Data items
* * *

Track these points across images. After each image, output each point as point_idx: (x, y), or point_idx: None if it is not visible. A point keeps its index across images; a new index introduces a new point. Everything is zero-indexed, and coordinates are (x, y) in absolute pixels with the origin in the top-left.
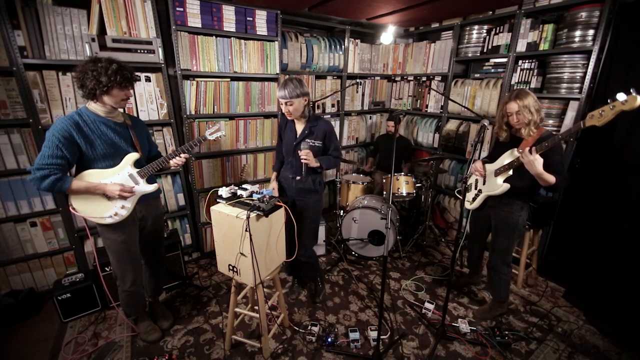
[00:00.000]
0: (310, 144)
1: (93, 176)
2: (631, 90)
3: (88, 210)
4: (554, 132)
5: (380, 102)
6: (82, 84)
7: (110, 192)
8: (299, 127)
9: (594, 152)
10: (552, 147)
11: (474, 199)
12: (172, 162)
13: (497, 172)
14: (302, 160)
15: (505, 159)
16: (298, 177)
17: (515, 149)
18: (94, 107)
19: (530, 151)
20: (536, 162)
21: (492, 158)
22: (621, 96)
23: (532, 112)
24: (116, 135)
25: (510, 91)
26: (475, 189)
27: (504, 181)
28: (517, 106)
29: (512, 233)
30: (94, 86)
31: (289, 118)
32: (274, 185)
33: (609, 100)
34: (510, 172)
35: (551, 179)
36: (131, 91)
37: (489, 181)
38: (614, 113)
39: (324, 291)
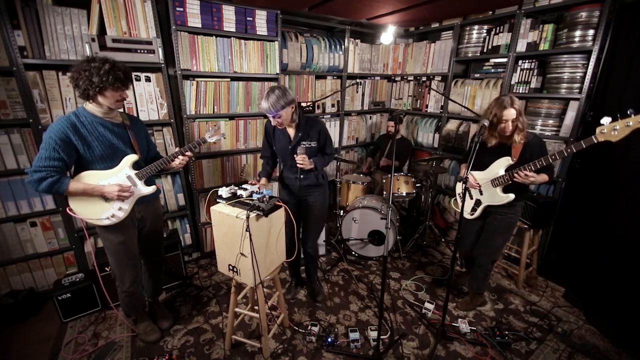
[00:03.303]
0: (306, 146)
1: (90, 178)
2: None
3: (85, 211)
4: (536, 133)
5: (380, 102)
6: (76, 84)
7: (108, 193)
8: (291, 130)
9: (593, 152)
10: (541, 153)
11: (473, 209)
12: (175, 162)
13: (496, 183)
14: (298, 166)
15: (499, 168)
16: (302, 176)
17: (509, 157)
18: (90, 107)
19: (527, 173)
20: (538, 180)
21: (477, 165)
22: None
23: (524, 117)
24: (114, 137)
25: (497, 99)
26: (471, 198)
27: (505, 190)
28: (516, 112)
29: (509, 231)
30: (86, 86)
31: (280, 128)
32: (263, 182)
33: (618, 116)
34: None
35: (545, 178)
36: (127, 92)
37: (487, 192)
38: (630, 130)
39: (322, 290)
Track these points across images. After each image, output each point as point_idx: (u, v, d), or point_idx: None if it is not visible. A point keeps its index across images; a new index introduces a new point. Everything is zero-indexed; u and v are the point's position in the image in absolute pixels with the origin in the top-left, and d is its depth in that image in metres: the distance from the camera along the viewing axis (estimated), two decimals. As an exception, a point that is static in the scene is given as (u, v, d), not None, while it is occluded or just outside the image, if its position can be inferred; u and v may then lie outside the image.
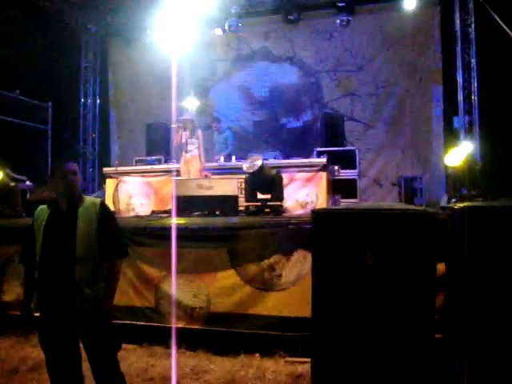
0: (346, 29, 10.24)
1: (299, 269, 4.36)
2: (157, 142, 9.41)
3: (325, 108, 10.15)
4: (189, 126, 7.31)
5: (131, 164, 8.83)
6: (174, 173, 7.51)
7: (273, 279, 4.43)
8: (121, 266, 2.92)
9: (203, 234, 4.72)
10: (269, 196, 6.06)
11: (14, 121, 9.91)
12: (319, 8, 10.57)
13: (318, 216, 2.63)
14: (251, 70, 11.21)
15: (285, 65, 10.95)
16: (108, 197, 7.85)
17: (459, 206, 2.49)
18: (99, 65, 12.31)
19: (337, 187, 7.54)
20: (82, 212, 2.77)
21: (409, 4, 9.59)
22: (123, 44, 11.38)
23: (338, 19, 10.04)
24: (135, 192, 7.84)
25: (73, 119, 11.83)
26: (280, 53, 10.95)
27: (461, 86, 9.65)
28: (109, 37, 11.93)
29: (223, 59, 11.32)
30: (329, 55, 10.63)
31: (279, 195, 6.18)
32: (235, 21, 10.44)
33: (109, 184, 8.04)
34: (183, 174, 7.31)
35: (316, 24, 10.63)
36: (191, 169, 7.28)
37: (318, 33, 10.64)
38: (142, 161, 8.65)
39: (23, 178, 7.90)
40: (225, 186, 6.15)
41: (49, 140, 10.79)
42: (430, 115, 9.93)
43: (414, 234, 2.41)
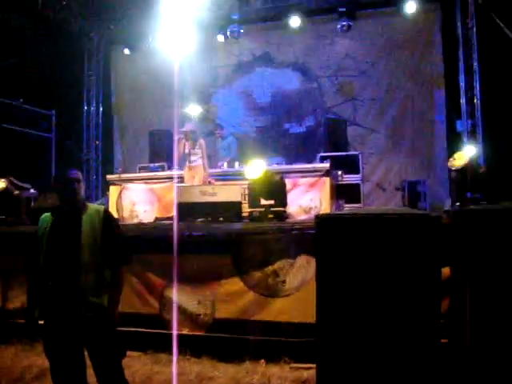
0: (348, 34, 10.24)
1: (303, 274, 4.35)
2: (160, 149, 9.41)
3: (327, 113, 10.15)
4: (190, 137, 7.29)
5: (134, 171, 8.84)
6: (177, 179, 7.52)
7: (277, 285, 4.43)
8: (125, 274, 2.93)
9: (207, 241, 4.72)
10: (272, 202, 6.05)
11: (18, 129, 9.97)
12: (320, 13, 10.60)
13: (322, 221, 2.63)
14: (253, 76, 11.22)
15: (287, 70, 10.97)
16: (111, 204, 7.85)
17: (463, 210, 2.49)
18: (102, 72, 12.36)
19: (340, 192, 7.52)
20: (86, 219, 2.78)
21: (410, 8, 9.61)
22: (126, 52, 11.42)
23: (339, 24, 10.06)
24: (139, 199, 7.84)
25: (76, 127, 11.87)
26: (282, 58, 10.97)
27: (463, 90, 9.63)
28: (111, 45, 12.00)
29: (225, 65, 11.35)
30: (330, 60, 10.64)
31: (283, 201, 6.17)
32: (237, 27, 10.46)
33: (112, 191, 8.04)
34: (187, 183, 7.29)
35: (317, 29, 10.64)
36: (195, 178, 7.26)
37: (320, 38, 10.65)
38: (145, 168, 8.65)
39: (27, 186, 7.90)
40: (228, 192, 6.14)
41: (53, 148, 10.84)
42: (433, 119, 9.90)
43: (419, 239, 2.41)
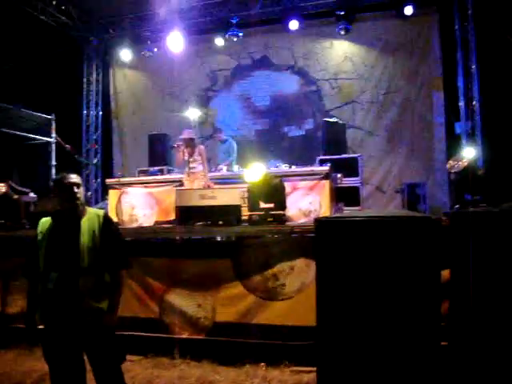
0: (346, 37, 10.30)
1: (303, 277, 4.35)
2: (159, 153, 9.39)
3: (326, 116, 10.15)
4: (189, 144, 7.26)
5: (134, 175, 8.83)
6: (177, 183, 7.52)
7: (277, 288, 4.42)
8: (125, 278, 2.93)
9: (206, 244, 4.72)
10: (272, 205, 6.05)
11: (18, 133, 9.96)
12: (319, 17, 10.63)
13: (321, 224, 2.63)
14: (252, 80, 11.26)
15: (286, 74, 10.99)
16: (111, 208, 7.84)
17: (462, 212, 2.49)
18: (101, 76, 12.40)
19: (340, 195, 7.51)
20: (86, 223, 2.78)
21: (408, 11, 9.64)
22: (125, 56, 11.45)
23: (338, 28, 10.10)
24: (138, 203, 7.82)
25: (75, 131, 11.89)
26: (281, 62, 11.00)
27: (462, 92, 9.66)
28: (110, 49, 12.02)
29: (224, 69, 11.38)
30: (329, 63, 10.68)
31: (282, 204, 6.16)
32: (236, 30, 10.50)
33: (112, 195, 8.02)
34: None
35: (316, 33, 10.68)
36: (195, 183, 7.23)
37: (319, 41, 10.70)
38: (145, 171, 8.63)
39: (27, 190, 7.89)
40: (227, 196, 6.12)
41: (52, 152, 10.84)
42: (432, 121, 9.92)
43: (418, 241, 2.41)
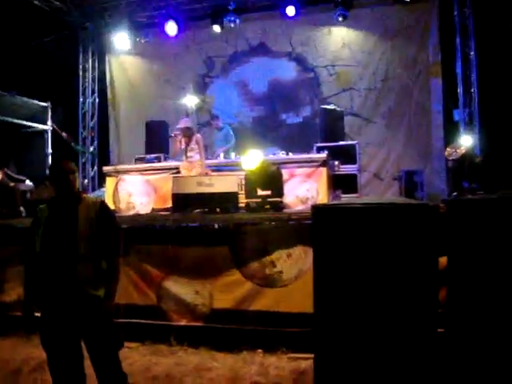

* * *

EXERCISE INSTRUCTIONS — The reply should hold the lines from the top of the records through the line containing "39: (324, 291)", reproduced exactly, and no pictures.

PROBLEM SOLUTION —
Track these points across images. After each image, output each point as point_idx: (x, y), or point_idx: None if it is not visible. A point keeps its index across images; a new index introduces a new point. Everything is zero-indexed, and coordinates are (x, y) in absolute pixels with the origin in the top-left.
[00:00.000]
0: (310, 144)
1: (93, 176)
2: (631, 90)
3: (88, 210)
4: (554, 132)
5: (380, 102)
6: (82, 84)
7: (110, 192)
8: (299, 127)
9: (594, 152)
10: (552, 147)
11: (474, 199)
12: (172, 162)
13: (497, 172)
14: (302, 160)
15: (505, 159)
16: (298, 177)
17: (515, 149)
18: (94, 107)
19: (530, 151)
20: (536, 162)
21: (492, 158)
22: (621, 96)
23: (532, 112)
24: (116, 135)
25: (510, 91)
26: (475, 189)
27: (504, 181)
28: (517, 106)
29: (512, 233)
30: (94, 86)
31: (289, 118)
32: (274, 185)
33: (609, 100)
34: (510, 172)
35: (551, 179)
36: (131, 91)
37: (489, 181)
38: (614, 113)
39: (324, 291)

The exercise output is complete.